I did it last night – did you? I looked up information online about that strange pain in my side. Was it my appendix? Gallstones? That dinner at the airport?
Turns out I am not alone. In fact, an estimated 85% of women use the Internet to obtain health information, and two out of three go to the Internet to find information about a health issue.
These are some of the findings from a recently conducted TNS survey where we asked 512 women about a variety of health issues. I presented these findings today at the second annual M2W®–HC™ — Marketing Pharma & Healthcare to Women Conference, as well as 10 trends and developments that will likely affect communications activities in 2011. Here are the first five. You can find the full data results from the 10-question survey here (link).
1. Facebook is Changing the Game…Again — Social networking is central to women’s Internet experiences. Facebook is evolving and focusing more on “how” people communicate – from the recent introduction of the groups feature allows people to engage in more closed off communities to this week’s announcement of a range of new messaging features that will compete with email and let people communicate directly with one another. These features will impact how women share and speak with one another within Facebook about more private issues, specifically health issues.
2. Dr. Google Is Always “In” – Dr. Google is becoming a first-line of defense for health for today’s American families, with one in three women (36%) agreeing that, at times, online health information does a better job at keeping their families healthy than visiting a doctor. The survey also found that women rely on the Internet to obtain health information because it is quick (67%), available any time of day (64%), and less expensive than going to the doctor (29%). For communicators, this means that we must provide clear, responsible and accurate educational information online.
3. Managing Healthcare Costs Is A Continued Concern – Healthcare costs (overall and insurance) rank high on women’s’ lists of health concerns for 2011, with 31% of those surveyed believing that their ability to manage their family’s healthcare costs is worse compared to last year. This reinforces the need to communicate the value proposition of a new service, device or treatment.
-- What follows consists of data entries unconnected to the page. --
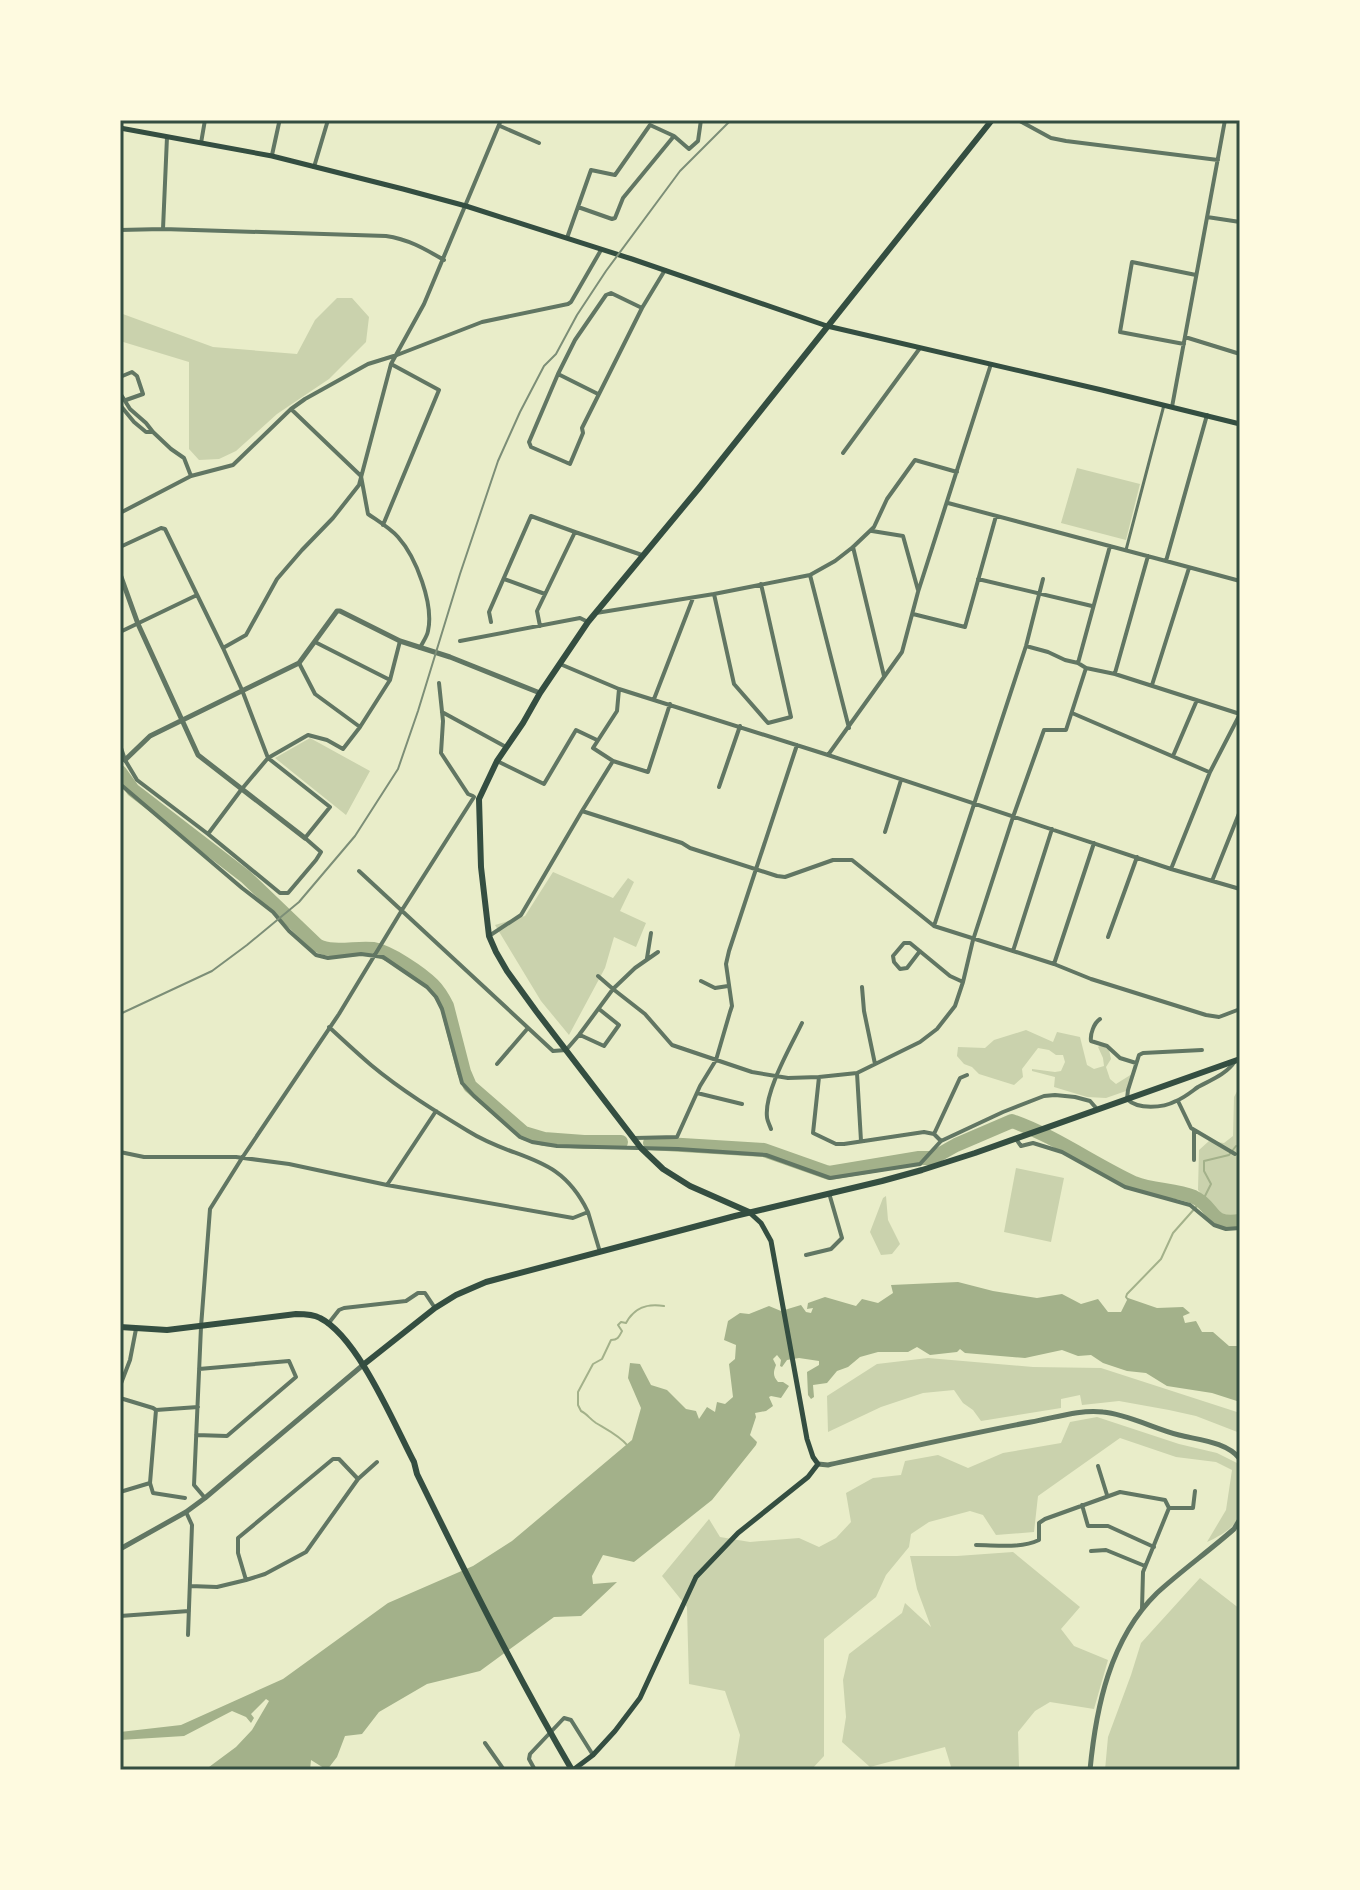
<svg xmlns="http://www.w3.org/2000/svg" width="1360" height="1890" viewBox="0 0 1360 1890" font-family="'PT Sans',sans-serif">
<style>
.green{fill:#cad2ad}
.water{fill:#a3b18a}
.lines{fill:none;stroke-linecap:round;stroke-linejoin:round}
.stream{stroke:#a3b18a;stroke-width:2}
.river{stroke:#a3b18a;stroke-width:14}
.pedestrian{stroke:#617663;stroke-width:3}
.minor{stroke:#617663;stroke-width:4}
.tertiary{stroke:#617663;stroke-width:5}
.secondary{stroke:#344e41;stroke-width:5}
.primary{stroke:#344e41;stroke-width:6}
.trunk{stroke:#344e41;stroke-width:6}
.rail{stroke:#7c8e77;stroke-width:2}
.neatline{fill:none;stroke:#344e41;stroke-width:3}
</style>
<rect width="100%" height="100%" fill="#e9edc9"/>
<path class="green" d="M337 298H352L369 317 366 342 329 379 277 414 236 451 219 459 199 460 189 449V362L120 341V313L213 347 297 354 315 320Z
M1077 468 1140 484 1126 540 1061 523Z
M310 738 370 771 346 815 275 758Z
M553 872 613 898 628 878 634 882 620 911 646 923 636 947 614 937 605 968 569 1035 541 1001 495 925 525 916Z
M1026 1030 1053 1042 1057 1032 1080 1037 1087 1065 1094 1069 1104 1066 1103 1058 1098 1047 1101 1045 1109 1050 1111 1059 1106 1067 1110 1079 1116 1084 1132 1074 1126 1091 1106 1098 1087 1097 1054 1087 1055 1077 1032 1071V1069L1055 1072 1061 1071 1065 1062 1063 1055H1056L1049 1050 1038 1048 1022 1069 1023 1077 1014 1085 979 1074 972 1067 964 1064 957 1056 958 1047 985 1048 994 1040Z
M1240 1086V1219L1222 1220C1212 1212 1207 1200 1198 1190L1199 1150 1209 1141 1224 1143 1233 1136 1234 1097Z
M1016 1168 1064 1178 1051 1242 1004 1232Z
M886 1196 888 1220 900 1244 892 1254 881 1255 870 1232 883 1198Z
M928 1358 1033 1367 1101 1368 1240 1413V1433L1196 1416 1169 1410 1119 1401 1082 1405 1080 1395 1061 1399V1408L981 1421 973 1410 963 1403 954 1390 923 1393 881 1407 828 1432 827 1396 877 1364Z
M1097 1417 1179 1444 1217 1453 1237 1463C1242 1476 1243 1511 1235 1523 1229 1531 1216 1538 1207 1542L1226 1510 1232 1470 1216 1462 1176 1457 1120 1438 1038 1496 1034 1532 996 1535 983 1515 970 1511 929 1522 911 1534 909 1547 886 1575 876 1597 824 1639V1756L811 1770H734L740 1735 725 1691 689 1684 687 1607 662 1576 709 1519 720 1537 750 1542 799 1538 819 1547 836 1538 851 1522 846 1493 873 1478 901 1475 905 1461 938 1455 968 1468 1003 1453 1061 1443 1070 1422Z
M1013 1552 1080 1607 1061 1629 1074 1646 1108 1660 1094 1709 1050 1702 1035 1711 1018 1732 1019 1767 1035 1770H952L945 1747 870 1767 842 1742 846 1717 843 1680 849 1654 902 1613 905 1603 931 1627 917 1589 910 1556H957Z
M1200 1578 1240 1609V1770H1105L1108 1737 1131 1675 1141 1643Z"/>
<path class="water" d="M958 1282 993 1291 1037 1298 1062 1294 1081 1304 1098 1299 1108 1312H1121L1128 1298 1157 1308 1183 1307 1190 1313 1183 1316 1185 1323 1196 1321 1202 1332H1213L1229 1346H1240V1402L1212 1393 1167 1386 1146 1373 1127 1371 1103 1363 1091 1355 1078 1356 1062 1350 1025 1358 965 1353 960 1349 957 1352 930 1355 917 1347 908 1352H878L860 1357 848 1367 837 1371 827 1383 813 1385 814 1397 811 1399 808 1395 807 1372 819 1365V1361L799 1358 787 1360 782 1367 780 1366 781 1360 777 1355 773 1359 776 1365C773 1373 773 1376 778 1382H783L789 1386 781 1398 771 1396 769 1397 773 1406 766 1411 755 1413 756 1417 750 1435 757 1442 756 1445 712 1500 634 1562 603 1555 592 1576 593 1584 617 1582 581 1616 554 1617 480 1671 427 1684 379 1712 362 1734 345 1736 337 1757 327 1770 311 1760 310 1770H205L236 1747 252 1730 269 1701 266 1699 251 1714 254 1718 251 1723 246 1717 232 1711 184 1736 120 1740V1732L181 1725 283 1679 388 1603 473 1566 512 1541 632 1440 641 1408 628 1378 630 1363 640 1364 651 1385 667 1390 686 1409 696 1411 699 1419 707 1407 715 1412 717 1402 725 1404 733 1397 729 1364 735 1359 736 1345 724 1340 728 1321 740 1313 749 1314 769 1306 781 1311 801 1305 806 1312 811 1313 813 1308 807 1309 808 1303 825 1297 856 1306 862 1299 878 1303 893 1293 891 1285Z"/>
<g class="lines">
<path class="stream" d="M1129 1301 1126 1297 1127 1294 1161 1259 1173 1233 1204 1198 1211 1184 1204 1171V1161L1229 1155 1236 1146
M628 1446C620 1436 606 1429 596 1423 590 1419 587 1414 581 1411L578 1405V1392L593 1364 602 1359 611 1340C618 1340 619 1337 622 1331L618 1325 621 1322 626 1323C634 1308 646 1303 664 1306"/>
<path class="river" d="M120 772 133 790 246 877 317 945C333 954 355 947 373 949 390 952 421 973 433 985 439 991 443 998 447 1006L464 1072 470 1086 524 1133 544 1139 584 1142H621
M650 1143 764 1150 829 1173 919 1158H933L956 1145 1012 1121C1055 1136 1093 1164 1134 1183 1153 1191 1175 1189 1194 1197 1216 1207 1208 1226 1240 1221"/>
<path class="pedestrian" d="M1126 550 1164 405"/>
<path class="minor" d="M1018 120 1051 138 1066 141 1218 160
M1238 120H1240
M500 126 539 143
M201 143 205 120
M272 155 279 123
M314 167 328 120
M578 207 612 219 615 218 623 198 674 136
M1207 217 1240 222
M163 229 167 137
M120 230 163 229 386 236C408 239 425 249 444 260
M567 238 591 170 615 175 650 125 674 136 689 149 698 141 701 120
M1185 337 1240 354
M1184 344 1120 332 1132 262 1196 275
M558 374 575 340 606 295 611 293 642 308
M120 377 132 372 137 376 143 394 126 400
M120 393 130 409 146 423 153 432 171 449 184 458 191 476
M598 394 558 374 529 442 531 447 570 464 583 433 582 428 642 308 665 270
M120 405 134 422 146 432H153
M1172 407 1225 120
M291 409 361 476 368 514C378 521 390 528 398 537 416 557 434 604 428 631 427 637 422 643 420 648
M843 453 920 348
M948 503 1166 561 1207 415
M120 513 191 476 233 465 291 409 305 399 368 364 397 355 482 322 568 304 571 302 601 250
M383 525 439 390 391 364
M872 531 903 536 918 590
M120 547 161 528 165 529 223 648 242 690 268 758 330 807 305 838 321 852 316 860 288 893H280L208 834 137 780 125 760 120 745
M853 547 884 676
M1166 561 1240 581
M810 575 849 728
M504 579 545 594
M978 579 1092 606
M714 594 734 684 768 723 791 717 761 584
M596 613 714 594 810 575 835 561 853 547 874 527 887 499 915 460 957 472
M913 614 965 627 996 516
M491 622 489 612 531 516 575 532
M540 626 537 611 575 532 642 555
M120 632 197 595
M460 641 580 618 588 622
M315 642 390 680
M1026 646 1048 652 1065 660 1078 663 1086 668 1115 674 1240 714
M223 648 246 635 277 579 302 550 333 518 359 485 391 364 424 304 501 120
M299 663 315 694 360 727 390 680 400 641
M1078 663 1110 546
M560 664 619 689 828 755 1171 869 1240 889
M1115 673 1148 556
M439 683 443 721 441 753 468 794 473 796
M1152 685 1189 568
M619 689 617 711 593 748 613 761 648 772 670 704
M654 699 693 598
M442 712 506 747
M1072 713 1209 772
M828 755 902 652 918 592 991 364
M1173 756 1197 700
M497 761 544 784 576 730 597 740
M613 761 582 811 682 843 690 848 777 876 785 877 833 860H852L934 926 1054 964 1094 843
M120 784 242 888 273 912 289 931 316 955 328 958 361 954 383 957 427 987 436 997 442 1009 462 1083 474 1096 520 1137 532 1142 557 1146 678 1149 766 1155 830 1178 920 1164
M719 787 740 726
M885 832 901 780
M208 834 241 790 268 758 308 735 327 740 343 749 360 727
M1171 869 1210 772 1240 714
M359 871 553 1051 566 1050 579 1035 613 989 645 1014 672 1045 752 1072 788 1078 819 1077
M1212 881 1240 811
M934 926 1026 646 1043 579
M489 936 521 915 582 811
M1108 937 1137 857
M920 951 907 968 900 969 894 962 893 956 904 943H910L950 976 963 982
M1013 951 1052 829
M647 958 651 933
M1054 964 1091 979 1206 1015 1219 1017 1240 1009
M598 976 613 989 635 968 658 952
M701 981 715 988 728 986
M862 987 864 1011 875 1064
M1100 1019C1094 1023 1090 1034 1091 1041L1107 1046 1120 1058 1136 1063
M329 1027C343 1040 357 1053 371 1065 401 1090 435 1111 468 1131 517 1162 559 1152 588 1212
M580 1035 604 1046 619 1025 599 1009
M1202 1050 1143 1053 1139 1055 1128 1090 1127 1099C1138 1110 1163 1108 1176 1101 1184 1098 1191 1092 1198 1087 1211 1080 1227 1074 1235 1061
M497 1064 528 1028
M857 1073 861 1141
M697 1093 742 1104
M1178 1101 1191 1128 1235 1154
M771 1129C770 1126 767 1120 767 1117 764 1092 791 1046 802 1023
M1194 1130V1160
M934 1134 960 1078 967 1075
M635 1138 677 1137 700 1086 716 1060 730 1012 732 1006 726 964 729 951 797 745
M1016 1139 1021 1146 1033 1143 1062 1152 1125 1187 1190 1205 1214 1225 1226 1229 1240 1228
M941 1141 934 1134 924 1132 844 1144H836L813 1133 819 1077 857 1073 920 1042 937 1029 955 1006 963 982 973 940 1013 817 1044 730H1066L1086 668
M120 1152 144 1157H236L289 1164 387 1185 573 1218 588 1212 600 1252
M920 1164 941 1141 1003 1112 1044 1096 1055 1095 1075 1097 1090 1101 1097 1109
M387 1185 436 1111
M806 1255 831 1249 842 1238 829 1193
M328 1324 339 1310 344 1308 406 1301 418 1293H425L435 1308
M120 1386 130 1360 136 1329
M120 1398 153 1408 156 1410 150 1483 153 1493 185 1498
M156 1410 198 1407
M196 1435 227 1436 296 1377 289 1361 199 1369
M1098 1466 1107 1495
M120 1492 150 1483
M205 1498 194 1485 201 1327 210 1209 242 1158 339 1014 402 910 474 797
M1082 1505 1088 1526H1108L1154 1547
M1169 1508H1193L1195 1491
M186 1512 192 1525 188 1635
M976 1545C996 1545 1020 1549 1039 1540V1523L1045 1519 1120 1492 1165 1500 1169 1508 1143 1572 1142 1609
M1091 1551 1106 1550 1145 1566
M246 1580 238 1553V1538L333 1459H339L358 1479
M190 1586 217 1587 246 1580 265 1574 306 1552 358 1479 377 1462
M120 1616 189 1611
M485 1743 504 1770
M535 1770 529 1759 530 1754 564 1718 571 1720 593 1755"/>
<path class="tertiary" d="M120 574 138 624 198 755 305 838
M125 760 150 736 299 663 337 611H340L400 641 450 657 540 693
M818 1464 828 1465C896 1450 963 1435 1031 1422 1054 1418 1080 1409 1103 1412 1127 1414 1155 1429 1179 1435 1199 1440 1227 1442 1240 1459
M120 1549 186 1512 205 1498 363 1365
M1090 1770C1096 1707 1110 1639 1157 1593 1181 1571 1209 1551 1234 1529L1240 1519"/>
<path class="secondary" d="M120 128 272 156 403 189 466 206 632 259 827 326 1102 390 1240 424
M573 1770 593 1755 615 1731 640 1698 696 1577 738 1533 808 1477 818 1464 813 1457 807 1439 771 1241 761 1223 749 1212"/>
<path class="primary" d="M749 1212 690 1186 663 1169 641 1148 536 1011 507 971 496 952 489 936 481 867 479 799 497 761 523 723 540 693 588 622 699 488 992 120
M363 1365 435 1308 456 1295 486 1282 735 1216 882 1181 922 1170 975 1153 1240 1059"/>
<path class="trunk" d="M120 1327 167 1330 296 1314C304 1314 313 1314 320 1318 358 1337 394 1424 414 1462L417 1474C466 1574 516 1674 572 1770"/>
<path class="rail" d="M120 1014 212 971 247 945 299 902 355 836 398 769 418 711 460 574 498 461 520 412 544 366 556 354 577 315 606 271 680 171 731 120"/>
</g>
<rect width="1360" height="1890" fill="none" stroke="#fefae0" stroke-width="244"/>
<rect x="122" y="122" width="1116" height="1646" class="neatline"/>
</svg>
4. Blogs Will Become Even More Influential – More than half of women are reading blogs. As my colleague, Kevin Silverman, pointed out in his posting (link), when you see that 43% of women read blogs to “seek advice and recommendations,” it becomes clear that they are seeking information presented with a point of view. This means that if women are searching a blog for information about a product or condition, they want to know about that person’s experience with the product to help guide their purchase.
5. Moms Take Shortcuts With Their Health Due to the Economic Downturn – More than a third of women (36%) with children under the age of 18 were unable to go to a physician, and a third of them were unable to fill prescriptions for themselves during the financial downturn. For care providers, providing mom-friendly hours, facilities and resources may help bring them back. Others should consider discounts and loyalty cards, and I am sure a bit of mom pampering could go a long way.